The rhythm becomes monotonous; nothing is allowed to build, forever forced to give way to the next incident. There’s also the problem that a two-hour film tends to work as a single narrative with a single goal; in this case, the goal is getting to Mongolia – but our heroes then discover that Mongolia too is Communist, meaning they have to go further, across the Gobi Desert then across the Himalayas to India. Once the goal changes, it’s hard to stay invested in the story. It begins to feel like the film might never end, Janusz and his friends walking on (and on) to the next snow-capped peak or sweeping sand dune.

Janusz, incidentally, is Polish, the others a veritable “League of Nations,” as someone puts it (there’s a Yugoslav, a Latvian, an American). The film opens with a caption explaining how Poland was bisected by the two evil forces of the 20th century – Stalin invading from one side, Hitler from the other – and The Way Back could be seen as a tale of empowerment, its literal journey also a moral journey. It’s a mirror of recent history, the way our modern age has escaped the heavy hand of ideology to embrace individual freedom, an ethos protected by the UN (which of course took over from the – yes – League of Nations). It’s also a film for Weir fans, the struggle between Man and Nature being a frequent theme in this director’s work: Nature played a starring role in Picnic at Hanging Rock (1975) and The Mosquito Coast (1986), while heroes had to deal with an alien and perplexing environment in Weir’s two best-known films, Witness (1985) and The Truman Show (1998).

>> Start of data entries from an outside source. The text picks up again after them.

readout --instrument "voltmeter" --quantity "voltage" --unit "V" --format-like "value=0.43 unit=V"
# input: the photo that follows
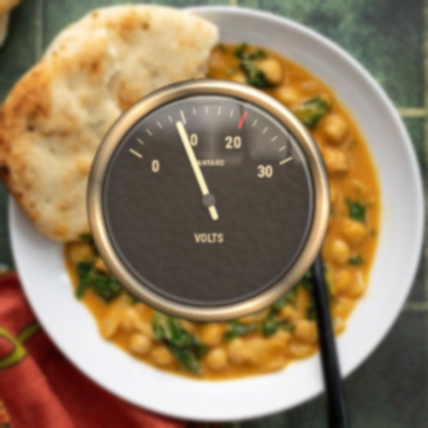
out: value=9 unit=V
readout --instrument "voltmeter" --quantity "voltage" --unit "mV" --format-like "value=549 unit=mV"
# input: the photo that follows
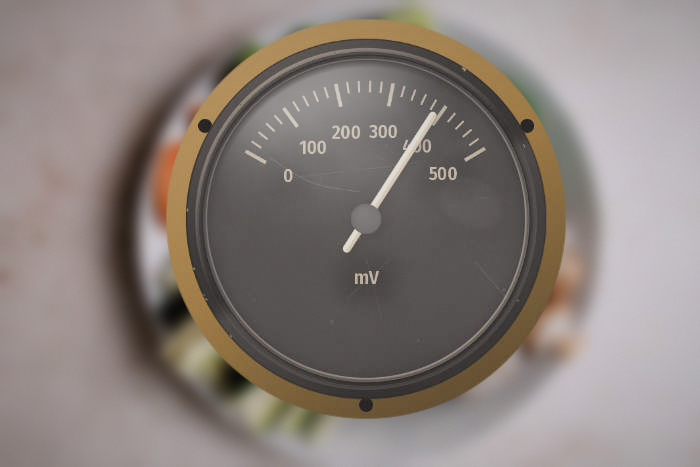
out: value=390 unit=mV
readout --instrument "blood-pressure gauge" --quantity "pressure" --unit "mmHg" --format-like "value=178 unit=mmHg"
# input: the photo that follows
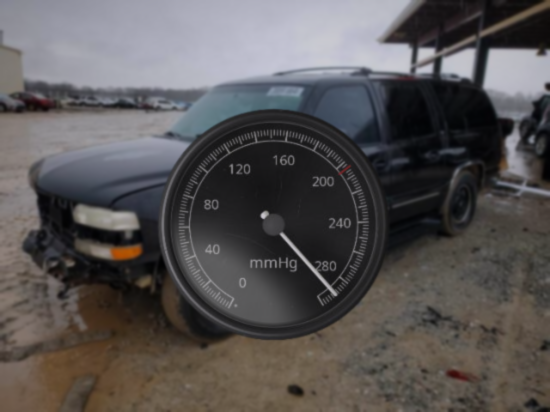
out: value=290 unit=mmHg
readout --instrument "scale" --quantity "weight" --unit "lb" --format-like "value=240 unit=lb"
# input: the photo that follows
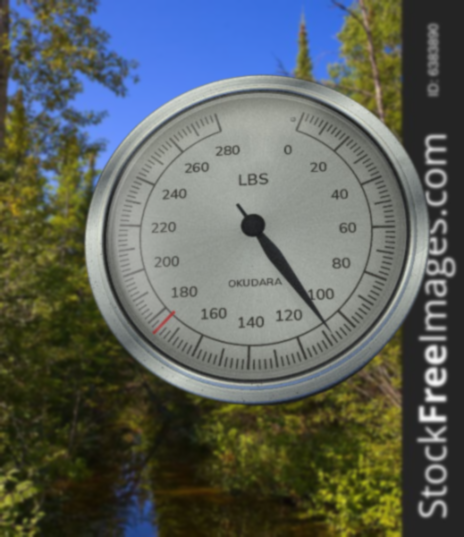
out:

All very interesting, at least to film scholars. But what do you do with a 133-minute movie that stubbornly refuses to build? What do you do with a film that takes refuge in Big Speeches – even Ronan is defeated by the big hunk of cheesy reminiscence when her character recalls losing her family – and tries half-heartedly to flesh out its protagonists only to sink into cliché (it might’ve done better to leave them generic, just figures in a landscape)? What do you do with a well-meaning film that falls flat? You shake your head, and mark it down as a failure. But you don’t feel good about it.

 

 

DIRECTED BY Peter Weir

STARRING Jim Sturgess, Ed Harris, Colin Farrell, Saoirse Ronan

US 2010                          133 mins.